Closed jonzarling closed 3 years ago
This would actually be more complex and more work; If a file isn't found....is it because it doesn't exist or isn't accessible? Okay, so now we need to check all locations. But what if because of some networking/internal issue the submit host can't access all locations? Do we try again? Do we just give up? I've thought a lot about it and this is a pandora's box.
This is not laborious or rather should not be. A simple query: SELECT DISTINCT RunNumber from Jobs where IsActive=0; or for more detail (e.g version Set) I can come up with a different query.
if you click on your project and sort the isActive to have the 0's up front you will see a list of all the jobs that failed due to missing random triggers. In fact the system will confirm it doesn't have the files before truly deactivating, otherwise it returns exit code 232 (I think it is 232). The system, before resubmitting any job whose last attempt fails with 232, confirms its existence or not.
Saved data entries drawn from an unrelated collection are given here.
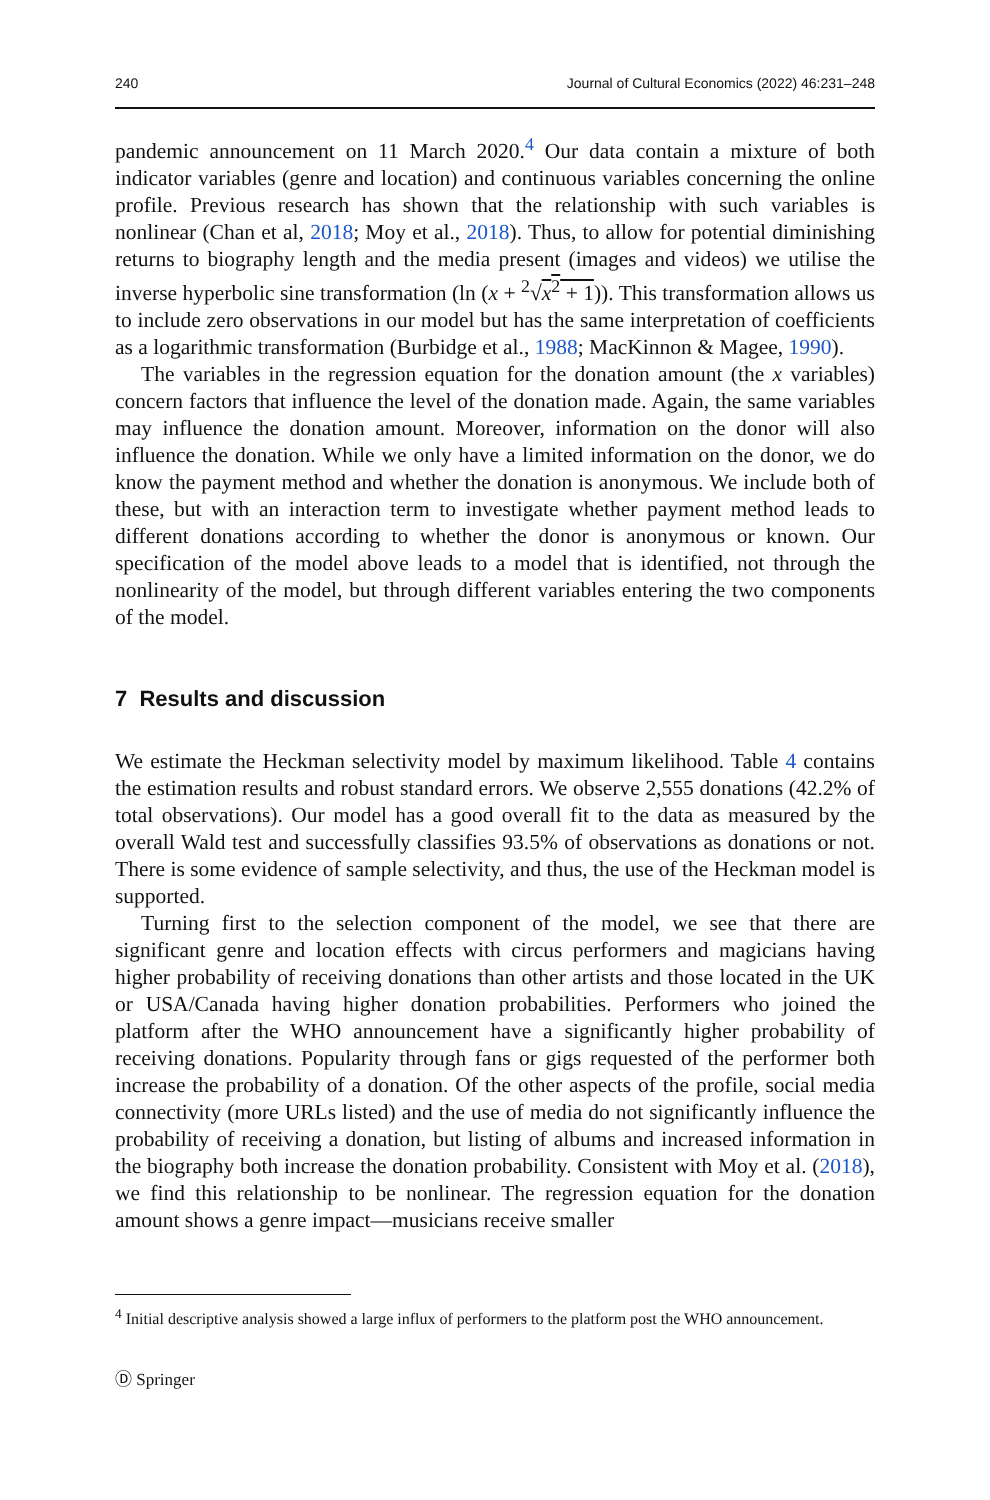240 Journal of Cultural Economics (2022) 46:231–248
pandemic announcement on 11 March 2020.<sup>4</sup> Our data contain a mixture of both indicator variables (genre and location) and continuous variables concerning the online profile. Previous research has shown that the relationship with such variables is nonlinear (Chan et al, 2018; Moy et al., 2018). Thus, to allow for potential diminishing returns to biography length and the media present (images and videos) we utilise the inverse hyperbolic sine transformation (ln (x + <sup>2</sup>√x<sup>2</sup> + 1)). This transformation allows us to include zero observations in our model but has the same interpretation of coefficients as a logarithmic transformation (Burbidge et al., 1988; MacKinnon & Magee, 1990).
The variables in the regression equation for the donation amount (the x variables) concern factors that influence the level of the donation made. Again, the same variables may influence the donation amount. Moreover, information on the donor will also influence the donation. While we only have a limited information on the donor, we do know the payment method and whether the donation is anonymous. We include both of these, but with an interaction term to investigate whether payment method leads to different donations according to whether the donor is anonymous or known. Our specification of the model above leads to a model that is identified, not through the nonlinearity of the model, but through different variables entering the two components of the model.
7 Results and discussion
We estimate the Heckman selectivity model by maximum likelihood. Table 4 contains the estimation results and robust standard errors. We observe 2,555 donations (42.2% of total observations). Our model has a good overall fit to the data as measured by the overall Wald test and successfully classifies 93.5% of observations as donations or not. There is some evidence of sample selectivity, and thus, the use of the Heckman model is supported.
Turning first to the selection component of the model, we see that there are significant genre and location effects with circus performers and magicians having higher probability of receiving donations than other artists and those located in the UK or USA/Canada having higher donation probabilities. Performers who joined the platform after the WHO announcement have a significantly higher probability of receiving donations. Popularity through fans or gigs requested of the performer both increase the probability of a donation. Of the other aspects of the profile, social media connectivity (more URLs listed) and the use of media do not significantly influence the probability of receiving a donation, but listing of albums and increased information in the biography both increase the donation probability. Consistent with Moy et al. (2018), we find this relationship to be nonlinear. The regression equation for the donation amount shows a genre impact—musicians receive smaller
<sup>4</sup> Initial descriptive analysis showed a large influx of performers to the platform post the WHO announcement.
Ⓓ Springer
Having these, I would argue, makes it easy to find the missing random trigger files, versus people just not running some run numbers some times....
Had an oral discussion, which I'll summarize here. Basically if one is submitting to OSG then the back end will handle these sorts of issues, hence the scope of the issue is limited to other batch systems.
The easiest approach, at least for MCWrapper to handle, is adding a new table to the RCBD. One could then add a query to skip over runs without random triggers, as is already done for the "is_production" flag. This is an external change that would need to be discussed elsewhere.
For what it's worth, we are in the process of regenerating the random trigger files, so there shouldn't be any runs without random triggers.
So maybe it's easier to wait for that to be finished.
Ok, I'll close this under the assumption that we shouldn't have run holes in the future.
If one is on a system that can check to see whether random triggers exist for a given run or not, I think we need to add a default behavior to not submit jobs without random trigger files (assuming one is trying to fold these in). It becomes rather laborious to check whether jobs failed due to missing random triggers or due to some other error, seems that not submitting in the first place would be better.